**LESETEXT**
-- -- --
Hameln-Pyrmont (ul). Die Corona-Pandemie hat vieles verändert. Leider auch das Vorsorge-Verhalten vieler Menschen. Fest steht: In Niedersachsen führte die Pandemie zu einem deutlichen Rückgang der Krebsvorsorge. So wurden von Januar bis September 2020 im Vergleich zum Vorjahr 18 Prozent weniger Screenings in niedersächsischen Arztpraxen durchgeführt. Das zeigt eine DAK-Sonderanalyse von ambulanten Abrechnungsdaten der Jahre 2019 und 2020. Bei Mammographie-Screenings war der Rückgang in Niedersachsen mit 27 Prozent besonders stark!

Mehr noch: Hautkrebs-Vorsorgeuntersuchungen sanken um 25 Prozent, Prostata-Screenings um elf und Darmkrebs-Untersuchungen um sieben Prozent. „Aus Angst vor einer Ansteckung mit Covid-19 haben viele Patienten offensichtlich einen Praxisbesuch vermieden. Der Rückgang der Krebsvorsorge ist besorgniserregend“, warnt Dirk Vennekold, Landeschef der DAK-Gesundheit in Niedersachsen. Vorsorgeuntersuchungen seien wichtig, um ernsthafte Erkrankungen frühzeitig zu erkennen und behandeln zu können – natürlich auch in Pandemie-Zeiten.
-- -- --
Zitieren Sie aus dem Lesetext über den Rückgang der Krebsvorsorge wortgetreu den Abschnitt von „Mehr noch: Hautkrebs-Vorsorgeuntersuchungen“ bis einschließlich „auch in Pandemie-Zeiten.“. Die anschließende Auflistung ist eigenständiges Material und gehört nicht zum Lesetext.
-- -- --
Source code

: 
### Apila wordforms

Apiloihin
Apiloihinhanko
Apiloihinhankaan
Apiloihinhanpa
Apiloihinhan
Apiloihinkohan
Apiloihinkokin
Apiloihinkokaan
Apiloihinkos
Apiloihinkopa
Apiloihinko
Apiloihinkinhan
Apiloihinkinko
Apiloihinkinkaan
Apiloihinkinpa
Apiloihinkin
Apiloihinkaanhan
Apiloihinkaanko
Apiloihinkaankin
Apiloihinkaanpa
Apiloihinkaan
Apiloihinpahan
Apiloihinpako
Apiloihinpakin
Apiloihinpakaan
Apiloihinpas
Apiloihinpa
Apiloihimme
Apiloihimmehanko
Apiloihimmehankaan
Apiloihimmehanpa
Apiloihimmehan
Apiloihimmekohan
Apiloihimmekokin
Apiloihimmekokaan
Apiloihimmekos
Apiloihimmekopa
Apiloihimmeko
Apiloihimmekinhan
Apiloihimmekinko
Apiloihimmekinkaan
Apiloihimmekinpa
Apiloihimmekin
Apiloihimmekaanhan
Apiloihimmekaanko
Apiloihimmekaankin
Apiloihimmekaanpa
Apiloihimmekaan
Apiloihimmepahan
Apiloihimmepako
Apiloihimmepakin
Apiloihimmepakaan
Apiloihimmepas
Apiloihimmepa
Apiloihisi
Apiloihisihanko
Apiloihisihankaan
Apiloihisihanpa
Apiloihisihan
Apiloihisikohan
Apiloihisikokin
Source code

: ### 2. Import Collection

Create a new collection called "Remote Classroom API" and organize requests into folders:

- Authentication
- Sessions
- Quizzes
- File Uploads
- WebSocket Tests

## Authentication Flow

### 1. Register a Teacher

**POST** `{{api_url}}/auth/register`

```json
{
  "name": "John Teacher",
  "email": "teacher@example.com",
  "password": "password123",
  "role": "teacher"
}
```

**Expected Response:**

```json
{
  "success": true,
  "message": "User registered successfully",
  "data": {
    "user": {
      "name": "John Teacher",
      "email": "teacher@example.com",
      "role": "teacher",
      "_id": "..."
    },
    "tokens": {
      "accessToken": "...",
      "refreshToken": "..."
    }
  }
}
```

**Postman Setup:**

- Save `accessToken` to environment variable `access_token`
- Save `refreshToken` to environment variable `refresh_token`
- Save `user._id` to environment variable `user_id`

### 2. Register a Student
-- -- --
**ERGEBNIS**
Mehr noch: Hautkrebs-Vorsorgeuntersuchungen sanken um 25 Prozent, Prostata-Screenings um elf und Darmkrebs-Untersuchungen um sieben Prozent. „Aus Angst vor einer Ansteckung mit Covid-19 haben viele Patienten offensichtlich einen Praxisbesuch vermieden. Der Rückgang der Krebsvorsorge ist besorgniserregend“, warnt Dirk Vennekold, Landeschef der DAK-Gesundheit in Niedersachsen. Vorsorgeuntersuchungen seien wichtig, um ernsthafte Erkrankungen frühzeitig zu erkennen und behandeln zu können – natürlich auch in Pandemie-Zeiten.